After a mass shooting, the mainstream media fixates on motive. The People of the Gun are more interested in methodology. How was the slaughter accomplished? All observers wonder, what could have been done to prevent it? Here’s a clue: not gun control. Not in the case of the Sutherland Springs slaughter. And not in any other case, either.
But there are some important lessons to be learned. Lessons that should be familiar to many of our readers.
1. Life threatening violence can appear anywhere, any time
Sutherland Springs is a bucolic South Texas town. It’s nothing like Chicago’s gang-infested urban hell holes, where drive-bys and revenge killings are an everyday occurrence. Sitting in a small church on a blessedly cool fall Sunday morning, nestled in a community so small no one uses their turn indicators (’cause everyone knows where you’re going), none of the First Baptist Church’s parishioners had reason to suspect they were about to be slaughtered by a madman.
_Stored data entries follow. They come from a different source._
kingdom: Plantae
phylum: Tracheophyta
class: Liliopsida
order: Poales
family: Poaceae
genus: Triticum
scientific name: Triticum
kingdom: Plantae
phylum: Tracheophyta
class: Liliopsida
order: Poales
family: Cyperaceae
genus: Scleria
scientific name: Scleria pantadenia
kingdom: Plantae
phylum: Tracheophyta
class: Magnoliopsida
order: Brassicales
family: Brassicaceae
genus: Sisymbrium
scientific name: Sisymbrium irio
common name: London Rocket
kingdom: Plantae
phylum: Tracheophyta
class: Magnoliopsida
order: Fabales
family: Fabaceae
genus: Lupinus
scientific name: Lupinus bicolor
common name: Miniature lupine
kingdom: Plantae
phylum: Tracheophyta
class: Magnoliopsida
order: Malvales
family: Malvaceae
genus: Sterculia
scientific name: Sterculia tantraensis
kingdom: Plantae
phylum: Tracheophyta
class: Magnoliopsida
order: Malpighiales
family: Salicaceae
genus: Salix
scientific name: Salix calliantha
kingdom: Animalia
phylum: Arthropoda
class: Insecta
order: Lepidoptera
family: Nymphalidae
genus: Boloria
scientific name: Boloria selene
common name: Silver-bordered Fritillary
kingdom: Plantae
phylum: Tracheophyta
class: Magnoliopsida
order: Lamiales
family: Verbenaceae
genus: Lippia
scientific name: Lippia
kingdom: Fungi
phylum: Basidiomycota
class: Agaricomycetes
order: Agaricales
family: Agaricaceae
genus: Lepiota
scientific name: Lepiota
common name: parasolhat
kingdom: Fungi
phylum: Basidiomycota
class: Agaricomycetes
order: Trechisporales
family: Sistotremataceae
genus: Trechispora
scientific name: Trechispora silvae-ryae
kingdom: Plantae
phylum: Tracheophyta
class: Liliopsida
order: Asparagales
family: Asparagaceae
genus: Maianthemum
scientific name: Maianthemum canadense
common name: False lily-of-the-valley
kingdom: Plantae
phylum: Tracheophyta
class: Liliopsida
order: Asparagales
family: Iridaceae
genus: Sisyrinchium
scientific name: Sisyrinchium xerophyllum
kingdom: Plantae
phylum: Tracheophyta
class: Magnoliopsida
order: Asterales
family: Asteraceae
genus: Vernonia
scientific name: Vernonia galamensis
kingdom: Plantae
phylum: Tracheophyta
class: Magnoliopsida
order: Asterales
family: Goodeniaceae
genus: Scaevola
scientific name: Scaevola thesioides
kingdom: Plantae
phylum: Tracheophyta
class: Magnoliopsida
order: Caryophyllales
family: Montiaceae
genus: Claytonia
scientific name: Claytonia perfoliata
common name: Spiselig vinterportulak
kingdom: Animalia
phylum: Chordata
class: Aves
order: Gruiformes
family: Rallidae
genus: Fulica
No reason other than the fact that madmen exist. Killers who strike at a time and place of their choosing, not their victims’. Killers who have no respect for human life or basic human decency. If you accept their existence and the existence of people who are more evil than crazy, you understand that bad things can and do happen to good people anywhere, any time. Nowhere is perfectly safe.
2. Carry a gun
For gun owners, there’s one important way to “cope” with the ever-present possibility of a violent attack: carry a gun. A firearm is the best personal defense weapon money can buy — but only if you have it with you.
I suspect the majority of the adults in The First Baptist church last Sunday morning are or were gun owners. As far as we know, none of them returned fire as the killer began his rampage. At the risk of offering a piercing glimpse into the obvious, if you don’t have access to a gun, you don’t have a gun. So have a gun.
I know. For most of us, the odds of needing a defensive firearm in our everyday life — in church, on the playground, at the gym, at home or work — are vanishingly small. But the consequences of not having a gun when we need one (or two) couldn’t be any more dire. So again, carry a gun wherever and whenever you can, regardless of the level of perceived danger.
3. Be ready to use your gun
Stephen Willeford was a lucky man. He left his house to confront the mass murderer with an AR-15 loaded with a single ammunition magazine, into which he’d hurriedly inserted an indeterminate number of rounds. When he faced the killer for the last time, after he’d run off the road, Mr. Willeford had only two rounds left.
Be that guy, but don’t be that guy.
Whatever firearm you carry, make sure it’s easily accessible, fully loaded and reliably functional. Where you take it from there — an extra mag, a backup gun, flashlight, tons of tacticool training — is up to you. But be sure to have the basics covered: access to a working gun and the knowledge necessary to use it.
Equally important, Sunday’s tragedy shows the importance of situational awareness, no matter where we are, or what we’re doing. Not paranoia. Awareness. Readiness. Because the sooner you launch a counter-attack, well, the estimable Mr. Willeford knows the score. “I just wish I could’ve been there sooner.” As do we all.